Now one hand let go of Tilja’s elbow while the other turned her and forced her into a blind shuffle back along the way they’d come, jerking her upright when she stumbled. To her immense relief, she heard Meena’s muffled groan from behind her. It was not much help, but it was something to cling to as she stumbled on, gagging again and again on the cloth in her mouth.
The man who held her stopped, heaved her onto his shoulders and carried her up a steep slope. She could hear curses and blows as Calico was forced to climb. Then the ground seemed to level out and she was set down and forced to stumble up a much rougher and narrower path than the one below. The sounds around her changed, and she guessed that they were now out above the trees, with the slope rising to her left and falling away to her right. Sometimes they climbed, but not so steeply that she needed to be carried again. At last she was told to stand still, her arms were retied, and she was pushed down and dragged into some kind of enclosed space and made to sit on a rough earthen floor with what felt like natural rock against her back. Her ankles were lashed together before they pulled the hood from her head and untied the disgusting gag. She retched but couldn’t vomit. Her mouth was too dry. Before she recovered a hand grabbed her hair and forced her head back. Something was thrust against her mouth.
“Drink,” snapped a voice.
She gulped. Water sluiced down her chin and blouse. The flask was snatched away without warning and instantly the scarf was stuffed back into her mouth. In the few seconds while it was being tied, unable to move her head, she rolled her eyes from side to side, desperate to know where she was and what had happened to the others. There was rock opposite her and rock above, darkness to her right and daylight to her left—a small, low-roofed cave. She could see part of Tahl’s legs further in on her right, and Meena and Alnor propped against the opposite wall. Then the hood was shoved back over her head, and she heard the other three being given their turns at the flask.
Footsteps left the cave. Ages passed, in aches and cramps and soreness. She managed to slump herself sideways and by nudging her head against a rock projecting from the cave floor loosen her gag a little. She could hear Tahl wriggling for comfort, and Meena’s soft groans. Poor Meena. She must be in agony—Tilja’s own intense discomfort would be nothing beside it.
It was almost dark in the cave before the hood was again removed and two men fed the captives turn by turn on some sort of porridge, hooded and gagged them and took them stumbling out, one at a time, to relieve themselves on the open hillside.

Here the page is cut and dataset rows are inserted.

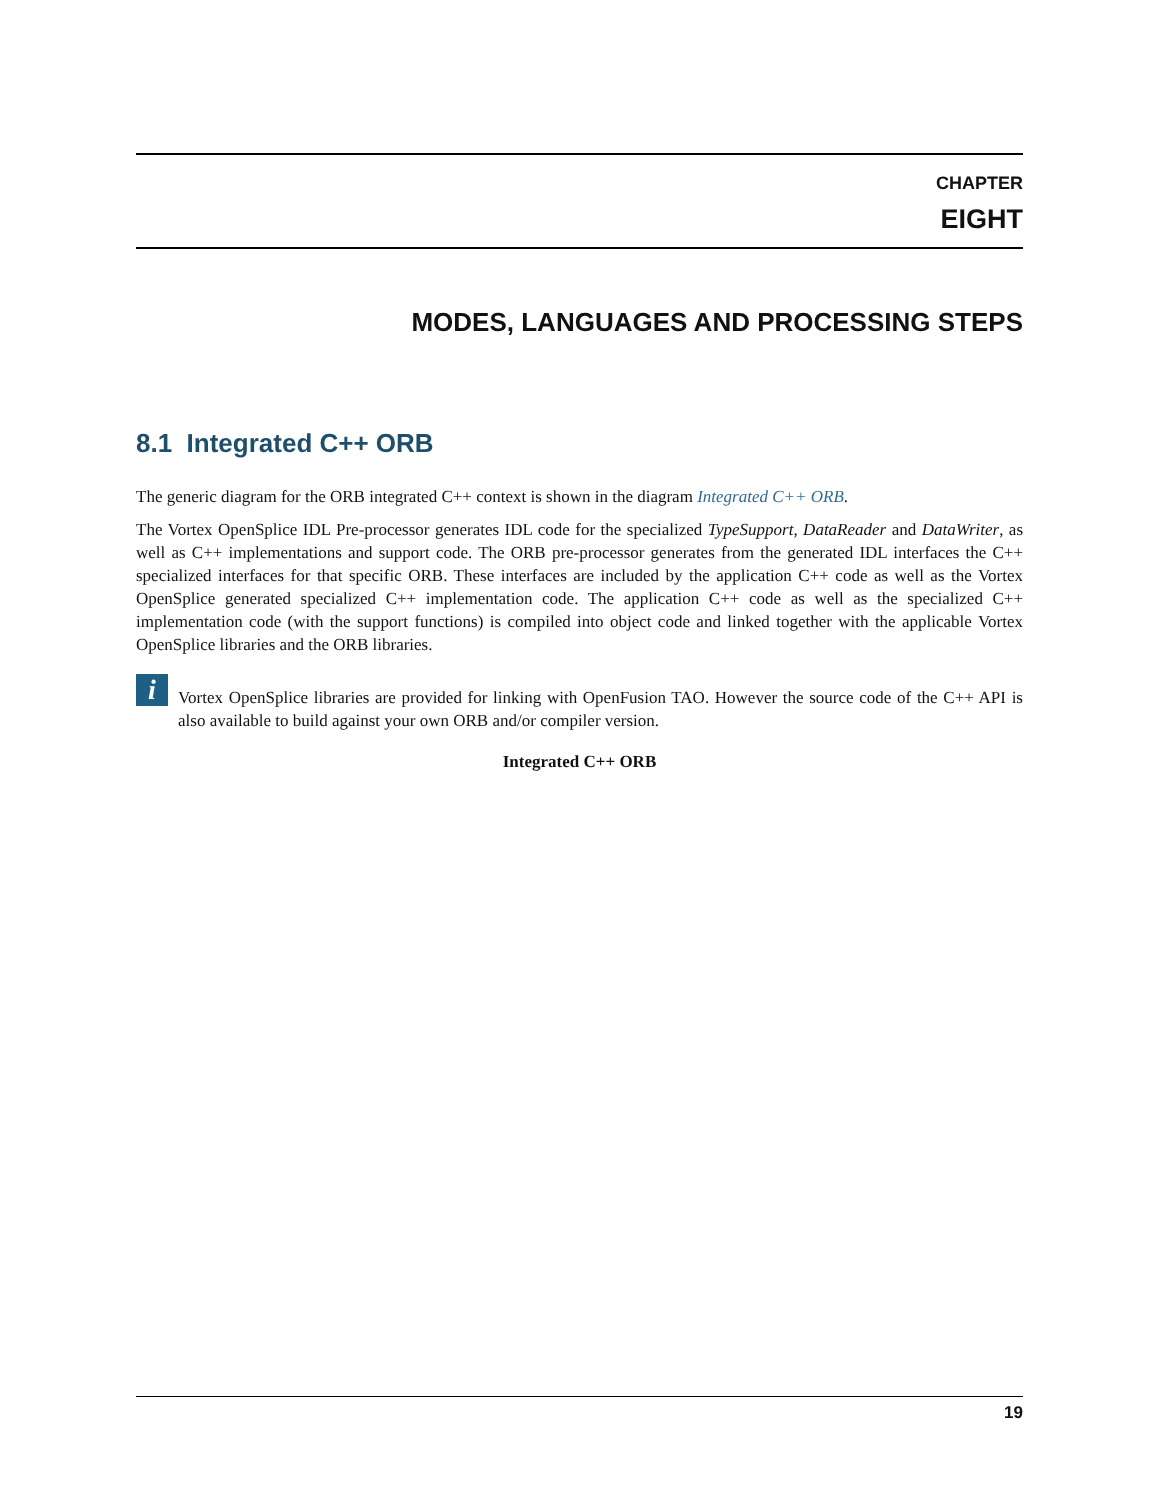CHAPTER
EIGHT
MODES, LANGUAGES AND PROCESSING STEPS
8.1 Integrated C++ ORB
The generic diagram for the ORB integrated C++ context is shown in the diagram Integrated C++ ORB.
The Vortex OpenSplice IDL Pre-processor generates IDL code for the specialized TypeSupport, DataReader and DataWriter, as well as C++ implementations and support code. The ORB pre-processor generates from the generated IDL interfaces the C++ specialized interfaces for that specific ORB. These interfaces are included by the application C++ code as well as the Vortex OpenSplice generated specialized C++ implementation code. The application C++ code as well as the specialized C++ implementation code (with the support functions) is compiled into object code and linked together with the applicable Vortex OpenSplice libraries and the ORB libraries.
i
Vortex OpenSplice libraries are provided for linking with OpenFusion TAO. However the source code of the C++ API is also available to build against your own ORB and/or compiler version.
Integrated C++ ORB
19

Then again they were dumped in the cave, but it wasn’t long before Tilja heard footsteps and brusque commands, telling her that another captive had been brought in. This time before the men left, one of them mercifully took the hood from her head.

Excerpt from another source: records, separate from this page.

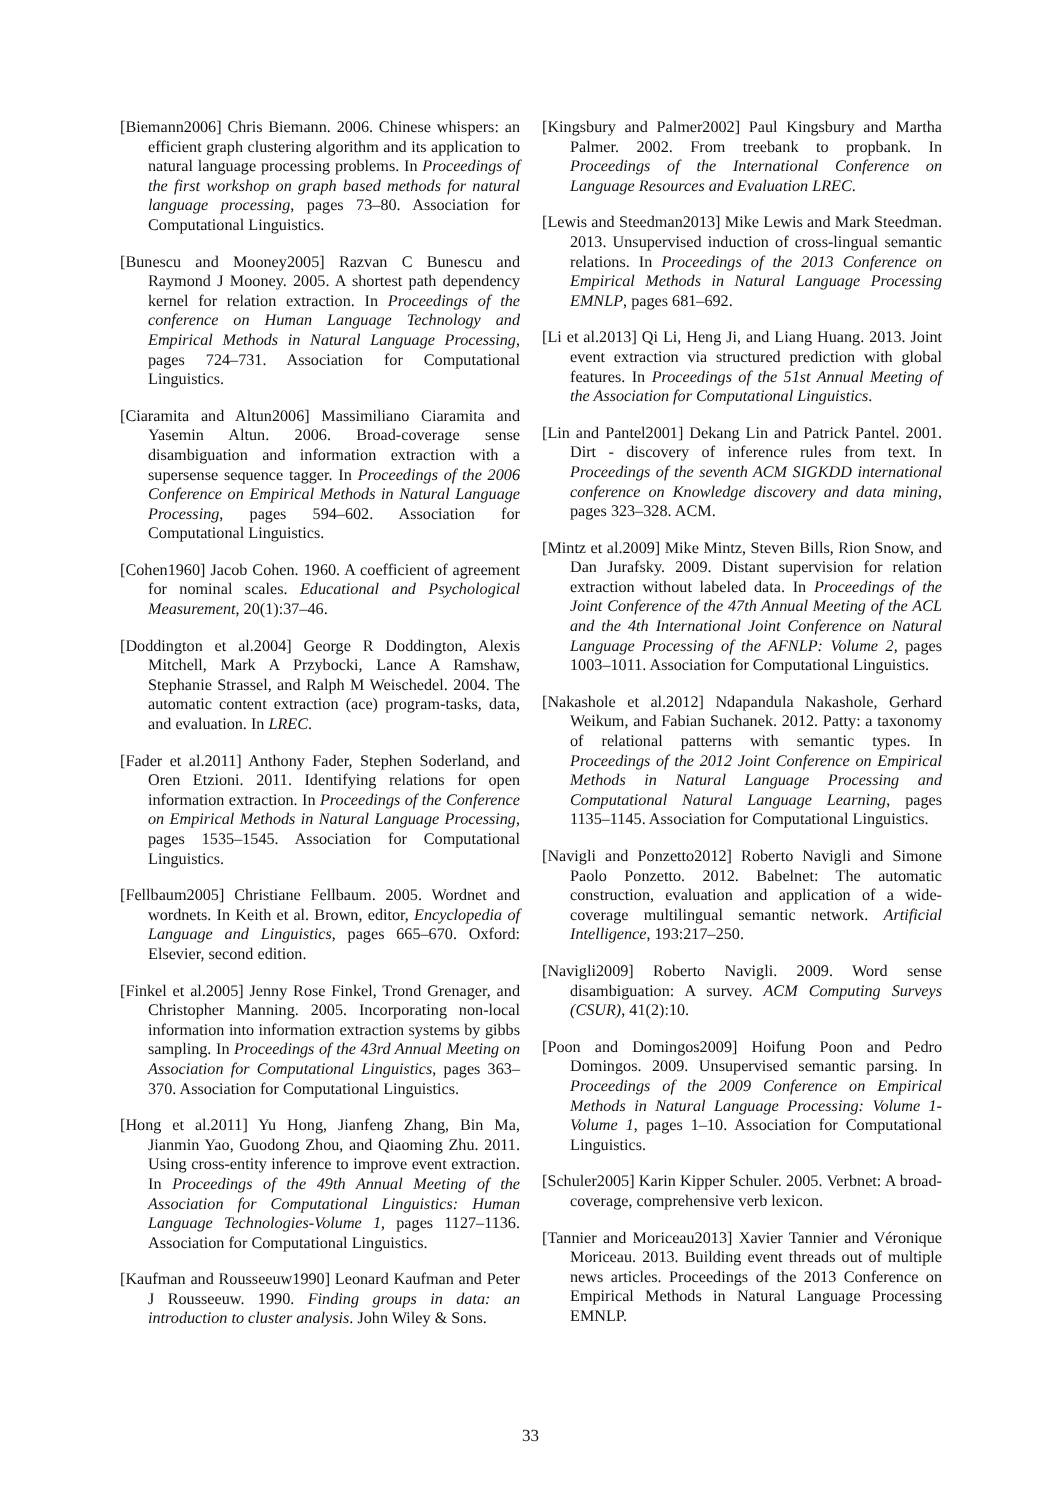[Biemann2006] Chris Biemann. 2006. Chinese whispers: an efficient graph clustering algorithm and its application to natural language processing problems. In Proceedings of the first workshop on graph based methods for natural language processing, pages 73–80. Association for Computational Linguistics.
[Bunescu and Mooney2005] Razvan C Bunescu and Raymond J Mooney. 2005. A shortest path dependency kernel for relation extraction. In Proceedings of the conference on Human Language Technology and Empirical Methods in Natural Language Processing, pages 724–731. Association for Computational Linguistics.
[Ciaramita and Altun2006] Massimiliano Ciaramita and Yasemin Altun. 2006. Broad-coverage sense disambiguation and information extraction with a supersense sequence tagger. In Proceedings of the 2006 Conference on Empirical Methods in Natural Language Processing, pages 594–602. Association for Computational Linguistics.
[Cohen1960] Jacob Cohen. 1960. A coefficient of agreement for nominal scales. Educational and Psychological Measurement, 20(1):37–46.
[Doddington et al.2004] George R Doddington, Alexis Mitchell, Mark A Przybocki, Lance A Ramshaw, Stephanie Strassel, and Ralph M Weischedel. 2004. The automatic content extraction (ace) program-tasks, data, and evaluation. In LREC.
[Fader et al.2011] Anthony Fader, Stephen Soderland, and Oren Etzioni. 2011. Identifying relations for open information extraction. In Proceedings of the Conference on Empirical Methods in Natural Language Processing, pages 1535–1545. Association for Computational Linguistics.
[Fellbaum2005] Christiane Fellbaum. 2005. Wordnet and wordnets. In Keith et al. Brown, editor, Encyclopedia of Language and Linguistics, pages 665–670. Oxford: Elsevier, second edition.
[Finkel et al.2005] Jenny Rose Finkel, Trond Grenager, and Christopher Manning. 2005. Incorporating non-local information into information extraction systems by gibbs sampling. In Proceedings of the 43rd Annual Meeting on Association for Computational Linguistics, pages 363–370. Association for Computational Linguistics.
[Hong et al.2011] Yu Hong, Jianfeng Zhang, Bin Ma, Jianmin Yao, Guodong Zhou, and Qiaoming Zhu. 2011. Using cross-entity inference to improve event extraction. In Proceedings of the 49th Annual Meeting of the Association for Computational Linguistics: Human Language Technologies-Volume 1, pages 1127–1136. Association for Computational Linguistics.
[Kaufman and Rousseeuw1990] Leonard Kaufman and Peter J Rousseeuw. 1990. Finding groups in data: an introduction to cluster analysis. John Wiley & Sons.
[Kingsbury and Palmer2002] Paul Kingsbury and Martha Palmer. 2002. From treebank to propbank. In Proceedings of the International Conference on Language Resources and Evaluation LREC.
[Lewis and Steedman2013] Mike Lewis and Mark Steedman. 2013. Unsupervised induction of cross-lingual semantic relations. In Proceedings of the 2013 Conference on Empirical Methods in Natural Language Processing EMNLP, pages 681–692.
[Li et al.2013] Qi Li, Heng Ji, and Liang Huang. 2013. Joint event extraction via structured prediction with global features. In Proceedings of the 51st Annual Meeting of the Association for Computational Linguistics.
[Lin and Pantel2001] Dekang Lin and Patrick Pantel. 2001. Dirt - discovery of inference rules from text. In Proceedings of the seventh ACM SIGKDD international conference on Knowledge discovery and data mining, pages 323–328. ACM.
[Mintz et al.2009] Mike Mintz, Steven Bills, Rion Snow, and Dan Jurafsky. 2009. Distant supervision for relation extraction without labeled data. In Proceedings of the Joint Conference of the 47th Annual Meeting of the ACL and the 4th International Joint Conference on Natural Language Processing of the AFNLP: Volume 2, pages 1003–1011. Association for Computational Linguistics.
[Nakashole et al.2012] Ndapandula Nakashole, Gerhard Weikum, and Fabian Suchanek. 2012. Patty: a taxonomy of relational patterns with semantic types. In Proceedings of the 2012 Joint Conference on Empirical Methods in Natural Language Processing and Computational Natural Language Learning, pages 1135–1145. Association for Computational Linguistics.
[Navigli and Ponzetto2012] Roberto Navigli and Simone Paolo Ponzetto. 2012. Babelnet: The automatic construction, evaluation and application of a wide-coverage multilingual semantic network. Artificial Intelligence, 193:217–250.
[Navigli2009] Roberto Navigli. 2009. Word sense disambiguation: A survey. ACM Computing Surveys (CSUR), 41(2):10.
[Poon and Domingos2009] Hoifung Poon and Pedro Domingos. 2009. Unsupervised semantic parsing. In Proceedings of the 2009 Conference on Empirical Methods in Natural Language Processing: Volume 1-Volume 1, pages 1–10. Association for Computational Linguistics.
[Schuler2005] Karin Kipper Schuler. 2005. Verbnet: A broad-coverage, comprehensive verb lexicon.
[Tannier and Moriceau2013] Xavier Tannier and Véronique Moriceau. 2013. Building event threads out of multiple news articles. Proceedings of the 2013 Conference on Empirical Methods in Natural Language Processing EMNLP.
33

Not that there was much to see. It was night, with stars showing at the narrow entrance to the cave. Almost at once these vanished as a boulder was rolled into place to seal the captives in, and then, to judge by the sounds, wedged into place with smaller rocks. Footsteps faded into silence.
Still sick with the same unchanging misery and fear, she lay down and wriggled for some kind of comfort. Beside her she could hear Tahl also shifting around, but it turned out he had other ideas. Something shoved against the back of her head, and she gave a protesting grunt. Tahl’s grunt answered somewhere in the darkness close by. Clumsy fingers probed among her hair, found the knot of her scarf, started to tug and tease. There were strands of hair in the knot. She winced at the pain. Tahl in his turn grunted as he pricked a finger on her hairpin. She felt the knot loosen, and now he had it free, and she could spit the cloth out and suck and swallow to work the saliva into her mouth and round.